#### TEXTE EXTRAIT
════════

Cette leçon a donné lieu à une nouvelle théorie de l’action, descriptive et non plus causaliste, appliquée pour la première fois en sociologie par P. Winch113. Elle a depuis connu un certain succès, que le courant wittgensteinien doit partager avec la phénoménologie et l’herméneutique gadamérienne qui furent les autres sources d’inspiration des théories anti-causalistes en sciences sociales. Soulignons que quelques-uns des concepts-clés de cette orientation non causaliste sont directement d’origine wittgensteinienne, au premier rang desquels ceux de grammaire et de règles.

════════

#### DONNÉES FOURNIES

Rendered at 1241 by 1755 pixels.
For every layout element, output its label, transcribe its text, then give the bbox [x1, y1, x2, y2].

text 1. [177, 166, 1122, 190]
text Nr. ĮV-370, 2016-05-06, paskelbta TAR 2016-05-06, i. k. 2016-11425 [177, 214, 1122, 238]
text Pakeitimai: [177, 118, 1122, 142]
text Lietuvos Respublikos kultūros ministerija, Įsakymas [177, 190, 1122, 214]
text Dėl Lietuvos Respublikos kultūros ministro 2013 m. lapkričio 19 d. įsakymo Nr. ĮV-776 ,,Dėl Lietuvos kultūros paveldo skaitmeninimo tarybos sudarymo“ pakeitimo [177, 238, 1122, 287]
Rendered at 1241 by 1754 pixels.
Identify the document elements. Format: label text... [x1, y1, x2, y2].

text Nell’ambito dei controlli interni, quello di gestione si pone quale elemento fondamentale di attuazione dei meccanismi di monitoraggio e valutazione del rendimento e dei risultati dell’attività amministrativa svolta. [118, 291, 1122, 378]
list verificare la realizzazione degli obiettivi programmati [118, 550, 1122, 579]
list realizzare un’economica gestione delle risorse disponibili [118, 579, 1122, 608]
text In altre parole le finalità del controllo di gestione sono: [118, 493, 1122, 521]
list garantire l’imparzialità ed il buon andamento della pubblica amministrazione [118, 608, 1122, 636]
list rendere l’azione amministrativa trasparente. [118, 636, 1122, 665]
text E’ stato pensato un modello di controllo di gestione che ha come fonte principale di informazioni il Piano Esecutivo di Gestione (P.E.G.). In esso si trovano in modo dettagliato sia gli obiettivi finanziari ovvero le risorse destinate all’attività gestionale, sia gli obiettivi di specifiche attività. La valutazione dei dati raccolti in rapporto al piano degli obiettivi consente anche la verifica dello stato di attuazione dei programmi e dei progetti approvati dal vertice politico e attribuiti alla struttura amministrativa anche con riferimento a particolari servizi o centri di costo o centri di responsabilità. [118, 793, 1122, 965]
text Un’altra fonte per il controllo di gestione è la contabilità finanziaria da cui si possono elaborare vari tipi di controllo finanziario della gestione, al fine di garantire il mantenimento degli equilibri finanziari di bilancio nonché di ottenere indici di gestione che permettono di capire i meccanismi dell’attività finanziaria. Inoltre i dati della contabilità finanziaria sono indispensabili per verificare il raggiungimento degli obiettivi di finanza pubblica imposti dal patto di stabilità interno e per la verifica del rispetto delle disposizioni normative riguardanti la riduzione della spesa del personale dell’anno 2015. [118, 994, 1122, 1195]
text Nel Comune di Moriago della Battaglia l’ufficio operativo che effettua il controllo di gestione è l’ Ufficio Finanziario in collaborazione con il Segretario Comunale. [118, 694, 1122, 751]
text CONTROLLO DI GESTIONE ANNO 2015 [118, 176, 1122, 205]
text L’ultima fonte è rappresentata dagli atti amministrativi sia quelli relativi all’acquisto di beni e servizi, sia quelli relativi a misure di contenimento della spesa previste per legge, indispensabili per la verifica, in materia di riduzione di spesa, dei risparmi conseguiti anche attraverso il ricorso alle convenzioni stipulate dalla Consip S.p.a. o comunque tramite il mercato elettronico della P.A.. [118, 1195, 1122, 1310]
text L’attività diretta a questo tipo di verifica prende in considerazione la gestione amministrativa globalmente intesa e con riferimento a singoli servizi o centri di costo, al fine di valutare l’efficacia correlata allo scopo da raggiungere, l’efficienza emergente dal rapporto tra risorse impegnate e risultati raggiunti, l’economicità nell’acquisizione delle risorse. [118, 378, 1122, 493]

════════

#### TRAVAIL DEMANDÉ
(a) Selon l'extrait sur la théorie de l'action, pourquoi le courant wittgensteinien doit-il partager le succès de cette théorie avec d'autres courants ? Répondez en une à trois phrases.
(b) Rédigez la suite de l'extrait sur la théorie de l'action, en reprenant après sa dernière phrase.

#### RÉPONSES RÉDIGÉES
(a) Le courant wittgensteinien doit partager ce succès avec la phénoménologie et l'herméneutique gadamérienne. Ces deux courants furent en effet les autres sources d'inspiration des théories anti-causalistes en sciences sociales.

(b)
Montrer en quoi les arguments du philosophe qui visent à anéantir la possibilité d’une explication causaliste peuvent être contrés ne revient aucunement à invalider ou à disqualifier les approches sociologiques qui reposent en partie sur ces intuitions et ces concepts. Elles reposent avant tout sur des ontologies et des exigences épistémologiques différentes du courant causaliste. C’est pourquoi nous devons préciser minutieusement le nôtre, et ce d’autant plus que les théories anti-causalistes sont aujourd’hui, comme on l’a vu, fort bien représentées. Le rappel des fondements épistémologiques et ontologiques de notre analyse devrait permettre de nous protéger contre leurs éventuelles attaques.